The study has provided empirical data and evidence on trade-specific practices, an under-researched area, although around 70% of construction projects are carried out by contracting companies (Josephson and Bjorkman 2013). The study’s data set is unique, being an extensive and detailed data set of operational task processes in construction, including work activities, waste categories, missing preconditions, and a statistical analysis of their interdependencies. Furthermore, the depth of analysis (16 activity, nine waste, and nine precondition categories) contributes to the unique character of the study and was not shown in previous time-motion (Demirkesen et al. 2022) or work-sampling studies.

Due to its second-to-second classification approach, the study’s method can examine work processes in greater detail than work sampling. This raises the question of how well work sampling can represent reality since it is based on isolated and irregular observations that can be independent of context. The study shows lower shares of direct work (13.6% for plumbing/HVAC and 24.0% for electrical work) than earlier studies (30%–60%) (Gong et al. 2011; Neve et al. 2020a, b; Thomas et al. 1984). This finding can be related to two factors. First, using more activity categories (16 in total) than earlier studies could have affected direct work share. The category measurements (working with material, work preparation, maintenance and cleaning, inspection, and direct work) were not similarly distinguished in earlier studies; thus, it can be assumed that differences in direct work proportions are related to the classification scheme used and its level of detail.

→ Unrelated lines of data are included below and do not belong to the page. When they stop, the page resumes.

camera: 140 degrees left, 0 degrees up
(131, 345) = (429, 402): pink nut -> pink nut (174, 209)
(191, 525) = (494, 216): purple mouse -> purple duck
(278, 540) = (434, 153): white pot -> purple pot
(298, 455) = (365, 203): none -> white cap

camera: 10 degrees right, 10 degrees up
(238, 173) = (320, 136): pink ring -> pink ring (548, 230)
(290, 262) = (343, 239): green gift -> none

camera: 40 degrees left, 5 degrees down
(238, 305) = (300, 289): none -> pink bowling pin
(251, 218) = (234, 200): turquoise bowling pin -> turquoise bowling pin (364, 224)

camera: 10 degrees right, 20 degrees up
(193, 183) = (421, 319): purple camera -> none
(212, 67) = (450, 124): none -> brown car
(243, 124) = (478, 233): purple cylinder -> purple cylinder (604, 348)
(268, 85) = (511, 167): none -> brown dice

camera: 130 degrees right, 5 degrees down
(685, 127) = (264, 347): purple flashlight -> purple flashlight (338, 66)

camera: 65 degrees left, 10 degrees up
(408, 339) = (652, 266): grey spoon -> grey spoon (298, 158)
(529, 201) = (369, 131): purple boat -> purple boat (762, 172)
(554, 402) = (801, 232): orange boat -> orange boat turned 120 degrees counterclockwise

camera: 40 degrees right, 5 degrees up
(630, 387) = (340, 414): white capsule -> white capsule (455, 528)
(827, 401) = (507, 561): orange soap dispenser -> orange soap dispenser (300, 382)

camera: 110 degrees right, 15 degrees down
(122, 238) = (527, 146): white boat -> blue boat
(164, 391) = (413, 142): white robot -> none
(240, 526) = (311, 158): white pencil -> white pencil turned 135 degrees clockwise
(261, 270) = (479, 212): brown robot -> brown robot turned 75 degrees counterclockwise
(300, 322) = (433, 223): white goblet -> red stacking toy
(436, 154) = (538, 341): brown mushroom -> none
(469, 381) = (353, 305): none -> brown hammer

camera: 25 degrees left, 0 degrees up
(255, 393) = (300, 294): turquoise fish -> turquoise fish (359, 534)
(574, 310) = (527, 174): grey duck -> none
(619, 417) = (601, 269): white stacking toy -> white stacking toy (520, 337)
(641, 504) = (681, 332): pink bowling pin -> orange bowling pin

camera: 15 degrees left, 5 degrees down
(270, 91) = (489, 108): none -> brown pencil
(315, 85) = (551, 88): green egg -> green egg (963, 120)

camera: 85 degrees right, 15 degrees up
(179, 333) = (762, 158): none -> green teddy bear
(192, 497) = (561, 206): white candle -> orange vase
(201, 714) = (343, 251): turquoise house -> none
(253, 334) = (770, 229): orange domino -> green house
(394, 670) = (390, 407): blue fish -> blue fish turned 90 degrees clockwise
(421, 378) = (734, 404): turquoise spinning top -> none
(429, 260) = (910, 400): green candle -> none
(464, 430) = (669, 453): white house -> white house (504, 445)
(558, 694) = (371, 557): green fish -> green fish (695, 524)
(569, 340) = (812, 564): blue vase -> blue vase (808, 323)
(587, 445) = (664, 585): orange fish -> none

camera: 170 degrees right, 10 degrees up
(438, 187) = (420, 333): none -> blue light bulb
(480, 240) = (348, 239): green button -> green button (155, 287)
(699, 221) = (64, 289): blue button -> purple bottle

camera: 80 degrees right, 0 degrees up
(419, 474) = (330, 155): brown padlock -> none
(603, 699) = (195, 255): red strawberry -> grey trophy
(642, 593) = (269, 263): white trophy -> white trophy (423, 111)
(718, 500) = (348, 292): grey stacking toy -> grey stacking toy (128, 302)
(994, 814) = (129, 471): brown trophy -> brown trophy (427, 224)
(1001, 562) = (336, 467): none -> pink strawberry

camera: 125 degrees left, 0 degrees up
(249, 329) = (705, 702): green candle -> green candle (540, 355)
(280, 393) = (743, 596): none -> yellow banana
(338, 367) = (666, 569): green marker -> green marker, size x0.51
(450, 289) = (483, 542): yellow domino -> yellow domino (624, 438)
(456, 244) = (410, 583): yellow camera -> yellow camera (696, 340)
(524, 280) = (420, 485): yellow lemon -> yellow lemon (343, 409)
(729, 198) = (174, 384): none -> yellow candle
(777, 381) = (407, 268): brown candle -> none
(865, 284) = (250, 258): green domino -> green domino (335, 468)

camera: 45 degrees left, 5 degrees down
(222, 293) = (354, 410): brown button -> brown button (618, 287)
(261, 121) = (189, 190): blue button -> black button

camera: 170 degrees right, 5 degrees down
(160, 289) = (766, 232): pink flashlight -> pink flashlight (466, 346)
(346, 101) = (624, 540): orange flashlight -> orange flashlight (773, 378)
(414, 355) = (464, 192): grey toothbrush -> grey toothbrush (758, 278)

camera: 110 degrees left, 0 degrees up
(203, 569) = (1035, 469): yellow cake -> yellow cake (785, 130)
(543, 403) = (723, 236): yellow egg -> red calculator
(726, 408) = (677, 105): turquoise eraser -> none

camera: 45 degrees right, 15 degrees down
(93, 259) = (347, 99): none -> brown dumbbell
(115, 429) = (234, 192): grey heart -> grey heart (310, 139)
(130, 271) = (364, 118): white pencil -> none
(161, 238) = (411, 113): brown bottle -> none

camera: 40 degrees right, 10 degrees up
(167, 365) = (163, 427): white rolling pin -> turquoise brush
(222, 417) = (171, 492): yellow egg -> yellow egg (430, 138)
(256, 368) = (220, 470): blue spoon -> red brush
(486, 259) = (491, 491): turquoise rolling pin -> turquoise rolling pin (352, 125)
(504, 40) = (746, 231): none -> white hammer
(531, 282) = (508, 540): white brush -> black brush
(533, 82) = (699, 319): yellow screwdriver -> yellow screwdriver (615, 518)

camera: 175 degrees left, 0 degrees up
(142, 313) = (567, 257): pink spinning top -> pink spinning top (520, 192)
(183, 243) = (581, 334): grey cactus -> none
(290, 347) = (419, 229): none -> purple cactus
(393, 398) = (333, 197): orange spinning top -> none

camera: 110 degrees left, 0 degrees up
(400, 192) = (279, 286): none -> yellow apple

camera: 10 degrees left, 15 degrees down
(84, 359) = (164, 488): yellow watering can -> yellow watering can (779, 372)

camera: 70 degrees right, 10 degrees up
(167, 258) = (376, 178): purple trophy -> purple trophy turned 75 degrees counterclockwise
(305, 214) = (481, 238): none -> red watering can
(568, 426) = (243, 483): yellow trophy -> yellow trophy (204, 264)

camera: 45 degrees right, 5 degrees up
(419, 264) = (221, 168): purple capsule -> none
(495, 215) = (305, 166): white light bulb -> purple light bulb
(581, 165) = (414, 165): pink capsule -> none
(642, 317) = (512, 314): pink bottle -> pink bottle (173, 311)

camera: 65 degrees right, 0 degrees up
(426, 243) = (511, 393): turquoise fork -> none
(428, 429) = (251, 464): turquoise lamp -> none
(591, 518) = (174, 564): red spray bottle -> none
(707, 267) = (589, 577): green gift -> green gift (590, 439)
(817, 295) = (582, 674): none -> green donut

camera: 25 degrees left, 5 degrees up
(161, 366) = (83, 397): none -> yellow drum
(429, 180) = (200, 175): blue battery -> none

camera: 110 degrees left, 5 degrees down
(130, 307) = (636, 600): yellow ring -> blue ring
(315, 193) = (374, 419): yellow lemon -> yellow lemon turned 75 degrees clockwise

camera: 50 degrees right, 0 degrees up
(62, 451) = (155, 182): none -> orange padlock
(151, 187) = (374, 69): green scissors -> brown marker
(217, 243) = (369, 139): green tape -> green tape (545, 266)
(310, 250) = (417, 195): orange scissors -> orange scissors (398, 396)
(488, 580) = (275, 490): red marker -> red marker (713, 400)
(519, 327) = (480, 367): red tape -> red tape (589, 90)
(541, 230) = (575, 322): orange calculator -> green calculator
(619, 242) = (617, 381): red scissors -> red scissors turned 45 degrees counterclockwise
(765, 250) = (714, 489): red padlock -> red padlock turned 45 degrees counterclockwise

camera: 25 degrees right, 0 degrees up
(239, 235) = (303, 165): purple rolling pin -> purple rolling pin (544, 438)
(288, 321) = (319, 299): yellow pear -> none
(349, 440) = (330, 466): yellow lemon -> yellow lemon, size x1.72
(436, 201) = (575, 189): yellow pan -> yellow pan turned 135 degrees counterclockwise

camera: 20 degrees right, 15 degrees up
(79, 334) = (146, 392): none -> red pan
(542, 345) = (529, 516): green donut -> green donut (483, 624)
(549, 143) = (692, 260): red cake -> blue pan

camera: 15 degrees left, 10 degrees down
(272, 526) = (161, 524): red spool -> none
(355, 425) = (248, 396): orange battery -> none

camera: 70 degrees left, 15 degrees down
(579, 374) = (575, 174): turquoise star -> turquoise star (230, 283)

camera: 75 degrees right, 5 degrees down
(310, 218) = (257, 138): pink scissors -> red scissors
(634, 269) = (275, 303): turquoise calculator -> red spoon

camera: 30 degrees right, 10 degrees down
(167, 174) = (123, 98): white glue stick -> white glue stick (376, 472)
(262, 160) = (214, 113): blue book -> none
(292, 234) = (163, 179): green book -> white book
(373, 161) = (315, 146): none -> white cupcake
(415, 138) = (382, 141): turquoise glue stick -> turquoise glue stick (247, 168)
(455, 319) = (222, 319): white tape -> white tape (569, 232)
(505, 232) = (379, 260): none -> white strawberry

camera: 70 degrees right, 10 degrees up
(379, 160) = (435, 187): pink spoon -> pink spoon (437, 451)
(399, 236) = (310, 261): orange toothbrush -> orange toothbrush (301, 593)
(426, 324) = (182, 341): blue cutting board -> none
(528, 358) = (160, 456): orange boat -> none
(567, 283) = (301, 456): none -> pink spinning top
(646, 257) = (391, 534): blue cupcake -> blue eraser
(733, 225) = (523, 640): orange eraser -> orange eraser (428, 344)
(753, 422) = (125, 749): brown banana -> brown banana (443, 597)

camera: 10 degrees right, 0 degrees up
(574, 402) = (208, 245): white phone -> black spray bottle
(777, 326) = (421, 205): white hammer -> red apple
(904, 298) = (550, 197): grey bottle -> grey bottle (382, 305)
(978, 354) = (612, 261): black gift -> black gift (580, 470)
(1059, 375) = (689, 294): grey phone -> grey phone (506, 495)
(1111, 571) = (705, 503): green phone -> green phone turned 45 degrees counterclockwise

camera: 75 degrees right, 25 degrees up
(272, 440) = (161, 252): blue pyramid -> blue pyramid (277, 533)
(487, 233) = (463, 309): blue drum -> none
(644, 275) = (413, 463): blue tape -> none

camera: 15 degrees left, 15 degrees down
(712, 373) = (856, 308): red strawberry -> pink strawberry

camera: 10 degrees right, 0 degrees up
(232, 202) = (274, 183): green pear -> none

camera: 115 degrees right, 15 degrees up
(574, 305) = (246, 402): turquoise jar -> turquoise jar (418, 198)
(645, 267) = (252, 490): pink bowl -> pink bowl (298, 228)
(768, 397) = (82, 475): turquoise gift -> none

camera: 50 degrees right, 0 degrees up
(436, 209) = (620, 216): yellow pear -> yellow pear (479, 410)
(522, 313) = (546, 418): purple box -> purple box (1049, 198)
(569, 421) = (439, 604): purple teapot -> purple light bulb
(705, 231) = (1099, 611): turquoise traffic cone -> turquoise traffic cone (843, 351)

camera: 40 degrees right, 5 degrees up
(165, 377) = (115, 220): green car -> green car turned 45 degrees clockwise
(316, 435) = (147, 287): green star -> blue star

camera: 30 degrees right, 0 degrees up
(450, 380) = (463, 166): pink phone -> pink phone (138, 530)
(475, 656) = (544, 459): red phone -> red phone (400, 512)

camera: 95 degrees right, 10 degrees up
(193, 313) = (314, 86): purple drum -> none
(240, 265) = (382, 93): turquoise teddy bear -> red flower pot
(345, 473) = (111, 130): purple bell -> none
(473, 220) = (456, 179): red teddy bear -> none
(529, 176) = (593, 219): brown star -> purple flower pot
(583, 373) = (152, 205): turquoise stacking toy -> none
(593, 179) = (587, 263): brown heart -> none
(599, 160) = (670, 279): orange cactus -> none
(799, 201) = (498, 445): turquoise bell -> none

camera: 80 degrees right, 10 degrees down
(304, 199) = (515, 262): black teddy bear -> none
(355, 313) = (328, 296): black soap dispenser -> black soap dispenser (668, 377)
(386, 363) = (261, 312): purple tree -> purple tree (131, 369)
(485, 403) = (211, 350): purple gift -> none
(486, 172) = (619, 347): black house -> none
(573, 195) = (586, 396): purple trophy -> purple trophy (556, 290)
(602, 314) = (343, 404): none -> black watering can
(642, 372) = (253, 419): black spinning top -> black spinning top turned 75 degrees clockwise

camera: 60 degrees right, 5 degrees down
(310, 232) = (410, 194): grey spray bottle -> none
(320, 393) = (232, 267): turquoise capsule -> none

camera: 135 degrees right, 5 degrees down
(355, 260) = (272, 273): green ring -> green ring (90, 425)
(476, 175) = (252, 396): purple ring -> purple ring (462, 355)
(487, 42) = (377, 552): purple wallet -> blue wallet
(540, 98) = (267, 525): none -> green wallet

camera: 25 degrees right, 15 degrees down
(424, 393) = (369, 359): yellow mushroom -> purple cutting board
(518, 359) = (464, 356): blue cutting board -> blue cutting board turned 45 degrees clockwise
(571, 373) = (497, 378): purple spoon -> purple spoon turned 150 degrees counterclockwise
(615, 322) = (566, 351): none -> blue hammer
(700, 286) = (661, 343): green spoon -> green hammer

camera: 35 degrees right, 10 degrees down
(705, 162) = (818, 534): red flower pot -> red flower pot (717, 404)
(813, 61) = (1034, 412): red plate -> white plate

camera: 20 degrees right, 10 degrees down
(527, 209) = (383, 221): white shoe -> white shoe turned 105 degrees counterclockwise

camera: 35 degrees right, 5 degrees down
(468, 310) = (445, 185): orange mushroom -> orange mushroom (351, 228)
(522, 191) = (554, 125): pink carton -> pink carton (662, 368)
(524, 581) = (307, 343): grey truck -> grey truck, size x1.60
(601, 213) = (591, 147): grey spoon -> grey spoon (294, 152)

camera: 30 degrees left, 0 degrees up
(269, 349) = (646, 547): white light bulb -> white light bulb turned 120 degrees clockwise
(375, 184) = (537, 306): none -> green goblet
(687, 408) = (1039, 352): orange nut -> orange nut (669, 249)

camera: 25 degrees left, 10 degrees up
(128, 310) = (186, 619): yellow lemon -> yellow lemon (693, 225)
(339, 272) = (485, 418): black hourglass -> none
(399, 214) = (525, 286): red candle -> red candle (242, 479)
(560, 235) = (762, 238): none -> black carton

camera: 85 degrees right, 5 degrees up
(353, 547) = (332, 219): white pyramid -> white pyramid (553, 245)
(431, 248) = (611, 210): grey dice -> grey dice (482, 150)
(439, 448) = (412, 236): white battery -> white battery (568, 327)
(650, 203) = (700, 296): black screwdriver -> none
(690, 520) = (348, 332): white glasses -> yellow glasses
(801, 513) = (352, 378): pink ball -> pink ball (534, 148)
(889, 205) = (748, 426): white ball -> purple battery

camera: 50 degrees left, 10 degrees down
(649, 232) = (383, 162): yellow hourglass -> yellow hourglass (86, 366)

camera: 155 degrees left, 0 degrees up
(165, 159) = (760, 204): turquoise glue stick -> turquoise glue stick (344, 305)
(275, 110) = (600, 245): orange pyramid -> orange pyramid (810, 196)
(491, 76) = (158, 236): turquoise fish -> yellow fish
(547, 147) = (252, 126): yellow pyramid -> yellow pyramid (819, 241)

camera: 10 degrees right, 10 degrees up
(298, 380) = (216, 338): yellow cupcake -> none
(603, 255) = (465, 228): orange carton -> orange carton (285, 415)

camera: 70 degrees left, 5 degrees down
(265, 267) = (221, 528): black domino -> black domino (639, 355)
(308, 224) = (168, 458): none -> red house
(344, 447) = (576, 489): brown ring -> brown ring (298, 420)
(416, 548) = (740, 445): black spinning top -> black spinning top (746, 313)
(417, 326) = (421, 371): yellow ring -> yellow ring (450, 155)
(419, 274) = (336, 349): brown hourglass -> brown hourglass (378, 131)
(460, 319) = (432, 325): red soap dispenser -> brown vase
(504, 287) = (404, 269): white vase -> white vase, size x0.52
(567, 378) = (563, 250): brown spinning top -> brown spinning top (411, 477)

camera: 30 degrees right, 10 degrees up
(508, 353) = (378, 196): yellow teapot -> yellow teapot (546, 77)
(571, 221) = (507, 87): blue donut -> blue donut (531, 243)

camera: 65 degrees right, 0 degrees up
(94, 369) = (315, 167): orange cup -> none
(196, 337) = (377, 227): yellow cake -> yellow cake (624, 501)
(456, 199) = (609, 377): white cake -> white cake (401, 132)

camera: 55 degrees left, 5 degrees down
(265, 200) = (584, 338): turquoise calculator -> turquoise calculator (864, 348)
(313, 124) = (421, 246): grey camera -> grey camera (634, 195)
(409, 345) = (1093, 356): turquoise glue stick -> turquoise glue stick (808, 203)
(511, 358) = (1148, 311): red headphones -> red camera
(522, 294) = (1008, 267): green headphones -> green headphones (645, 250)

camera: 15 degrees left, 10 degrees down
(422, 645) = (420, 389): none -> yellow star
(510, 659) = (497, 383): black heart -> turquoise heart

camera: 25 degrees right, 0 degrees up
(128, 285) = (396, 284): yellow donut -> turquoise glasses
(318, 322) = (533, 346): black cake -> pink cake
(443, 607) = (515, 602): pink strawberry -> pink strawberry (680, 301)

This supports Josephson and Bjorkman’s (2013) claim that these methods are limited in measuring productivity and comparing performance over time, which calls into question comparisons of direct work proportions across decades, projects, and disciplines, such as in the work of Neve et al. (2020a) and Wandahl et al. (2021). Second, using continuous observation rather than work sampling with regular intervals (e.g., every 5 min) could lead to lower shares of direct work being detected. Continuous observation of activities can create a more comprehensive understanding of the effects and causes of activities. If observation is carried out every 5 min or at irregular intervals, many activity switches are missed. The transition from nonvalue-adding to value-adding work happens quickly, which may lead the observer to see direct work, this being easier to recognize. Short segments of nonvalue-adding work add up to a significant share of time, likely explaining the differences between work-sampling studies and this study. The differences between the two methods could be further evaluated by using both methods on the same data set.

The study revealed that some direct work is wasteful, although previous research tends to assume that direct work is inherently nonwasteful, given its direct contribution to project completion (Koskela 2000; Neve et al. 2020b). Previous research, primarily based on surveys and interviews, has often pinpointed the causes of waste in preconstruction phases. In contrast, observational methods have demonstrated that waste causes are predominantly observable in the construction process. In summary, the aforementioned points underscore a research gap in our understanding of the concept of waste and its underlying causes in the construction industry. Addressing this gap should be a priority for future research theoretically, methodologically, and empirically.